Cláudio Terra: The future of innovation, as always, is to find out the needs of both people and businesses, and create unique value propositions that can be adopted on a large scale. For a startup to be innovative it is necessary to have more than just an idea, project or technology, it requires management skills to create fast-growing companies. This means being able to attract and retain talents, establishing management models, marketing models, opening sales channels, managing cash flows, etc. Finally, innovation is much more than just having a good idea or developing a technology or product.
ISP: What are the challenges faced by startups to innovate in health care?
CT: To innovate in the health area requires being open to what is new and the new technologies, while it is necessary to place the patient in first place, while being conservative to invest in innovations that are safe and show evidence of good results in terms quality, outcome, convenience and cost. In other words, there is a healthy tension between testing and developing what is new while it is necessary to be cautious not to fall in love with the technology, losing focus on the result expected.
ISP: How has Einstein’s program helped companies overcome these challenges?
CT: At Einstein, we strongly adopted the concept of open innovation, which stimulates the contact and cooperation for the development of new solutions, technologies, and products with impact on health. We have relationships with major international and domestic companies, other research institutes and universities that complement the knowledge generated internally and also with startups. And sometimes all these players may be involved in the same collaborative project.
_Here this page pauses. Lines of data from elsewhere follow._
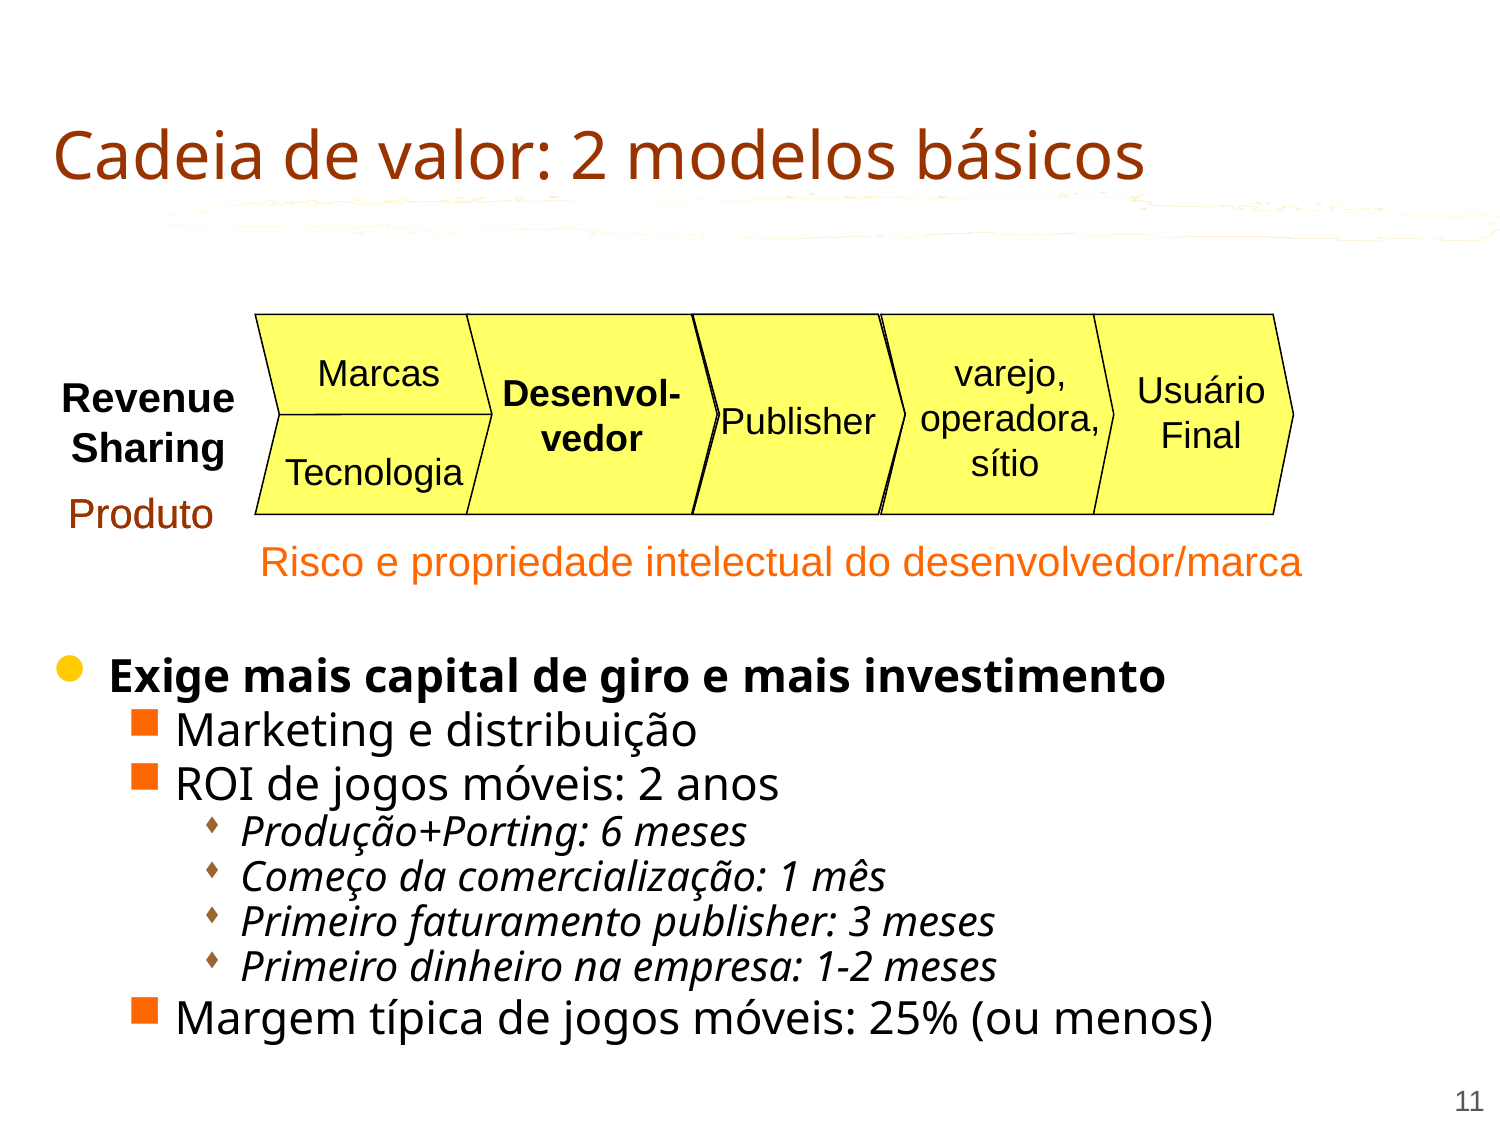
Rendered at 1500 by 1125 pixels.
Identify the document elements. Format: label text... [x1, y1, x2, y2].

text_box [255, 500, 469, 515]
text_box Marcas [289, 328, 469, 402]
text_box Usuário Final [1121, 359, 1281, 464]
text_box [880, 314, 1098, 410]
text_box Risco e propriedade intelectual do desenvolvedor/marca [245, 527, 1318, 592]
text_box Desenvol- vedor [466, 314, 711, 515]
slide_number 11 [1187, 1049, 1500, 1125]
text_box [255, 314, 491, 426]
text_box varejo, operadora, sítio [905, 341, 1113, 492]
text_box Revenue Sharing [46, 363, 251, 479]
title Cadeia de valor: 2 modelos básicos [37, 12, 1434, 201]
text_box [880, 419, 1097, 515]
list Exige mais capital de giro e mais investimento Marketing e distribuição ROI de jogos móveis: 2 anos Produção+Porting: 6 meses Começo da comercialização: 1 mês Primeiro faturamento publisher: 3 meses Primeiro dinheiro na empresa: 1-2 meses Margem típica de jogos móveis: 25% (ou menos) [37, 645, 1476, 1059]
text_box Tecnologia [242, 426, 488, 500]
text_box Produto [53, 479, 230, 545]
text_box [1093, 314, 1294, 515]
text_box Publisher [705, 389, 892, 449]
text_box [692, 314, 906, 515]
In the specific case of startups, we can collaborate in many ways, for example, in the co-development of new technologies, services and products, the technical and clinical testing and validation of new products, in the adaptation of existing products to the needs of large health systems, such as is our case, and finally in the support to the dissemination in the medical community or even patients of innovations that we believe to have a positive impact.
ISP: What are the advantages for startup to undertake in São Paulo?
CT: The state of São Paulo has a very sophisticated ecosystem of innovation with research institutions, development agencies for research and innovation, wide and sophisticated consumer market, critical mass in terms of venture capital, involving angel investors, venture capital and sources of public funding to support innovation.
ISP: Is there a shortage of connection spaces, such as in the great startup hubs, among entrepreneurs, companies and the ecosystem of support?
CT: There has been a very rapid evolution in this type of connection and promotion to the ecosystem. The greatest gap seems to be among the startups, government and large companies. However, more recently, we have seen several positive changes to strengthen this type of connection.
ISP: How do you evaluate the importance of an event such as SP Conecta to encourage entrepreneurship and foster synergy between the players within the ecosystem?
CT: This type of event is crucial because one of the great challenges of startups is to scale their business. For this, it is often necessary to add sources of capital and assets that only large public or private companies have.
About SP Conecta
Held on August 30, the first SP Conecta brought together most of the ecosystem of support to startups in the State of São Paulo at the headquarters of Investe SP.
The idea was to create new connections between entrepreneurs, incubators, accelerators, academics, associations and governments to accelerate the development of startups from São Paulo. In addition, the intention was to bring startups closer to large companies and innovative corporations.